This comparison writes itself once you look at a map: Sarandë and Corfu Town sit across the same narrow strait, sharing the same sea and nearly the same latitude, yet one costs roughly a third of the other. Here's an honest breakdown of what that price difference actually buys you — and why 'both' might be the right answer.
| Sarandë, Albania | Corfu, Greece | |
|---|---|---|
| Currency / EU status | Albanian lek; EU candidate, not EU/Schengen member | Euro; full EU and Schengen member |
| Typical daily budget (mid-range) | $55–90/day | $100–170/day |
| Beach and water quality | Excellent, comparable turquoise Ionian water | Excellent, slightly more developed beach infrastructure |
| Crowds (peak August) | Busy and growing, but still noticeably less packed | Very busy — an established, mature package-tourism market |
| Tourist infrastructure | Rapidly improving, still a bit rougher around the edges | Long-established, more polished, easier for first-timers |
| Getting there | No direct flights from the US/Australia; budget flights from UK/Europe | More direct flight options from UK/Europe; still no direct US flights to Corfu itself |
| Best for | Value-focused travelers, a more 'undiscovered' feel | Travelers wanting more polish and established infrastructure |
If budget and a less-crowded beach experience matter more than polish, Sarandë wins clearly. If you want the safety net of full EU/Schengen travel rules and a more mature tourism industry, Corfu is the easier choice. Given they're a 25-30 minute ferry apart, the honest best answer for a longer trip is: do both.

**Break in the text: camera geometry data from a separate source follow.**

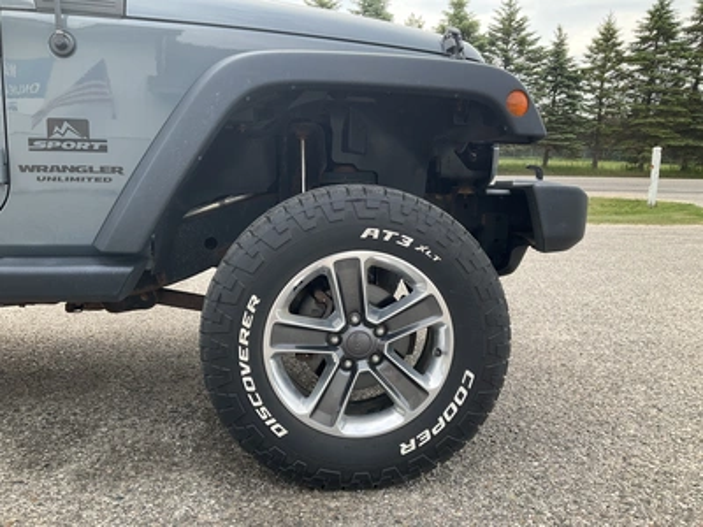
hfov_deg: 61.7
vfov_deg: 48.2
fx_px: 589
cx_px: 352
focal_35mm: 29
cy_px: 264
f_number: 1.8
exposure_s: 1/299
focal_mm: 3
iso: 25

The one factor most comparisons miss: you can do both, easily
A high-speed passenger ferry connects Sarandë and Corfu Town in about 25–30 minutes, running multiple times daily in season. That makes this one of the easiest two-country beach combinations in Europe — spend a few days on the Albanian Riviera's cheaper, quieter beaches, hop the ferry, and finish the trip with Corfu's more polished restaurant and hotel scene, all without a single flight.

If budget is the deciding factor
Sarandë wins clearly and by a wide margin — accommodation, food, and drinks all run noticeably cheaper on the Albanian side of the strait, even accounting for Corfu's more competitive package-tour hotel rates. A week in Sarandë can genuinely cost half what the same week costs in Corfu.
If you want an easier, more familiar trip
Corfu edges ahead for first-timers to this part of the world — it's a full EU/Schengen member with the tourist infrastructure, English signage, and package-holiday familiarity that comes with decades of established tourism. Sarandë is catching up fast but still asks a little more flexibility from travelers.
Can you visit both on one trip?
Yes, and it's genuinely one of the easier two-country combinations in Europe to pull off — the ferry crossing is short, frequent in season, and doesn't require a flight or a rental-car drop-off. Most travelers combining both spend the majority of their time in Sarandë (better value) and add 1–2 days in Corfu Town for the contrast.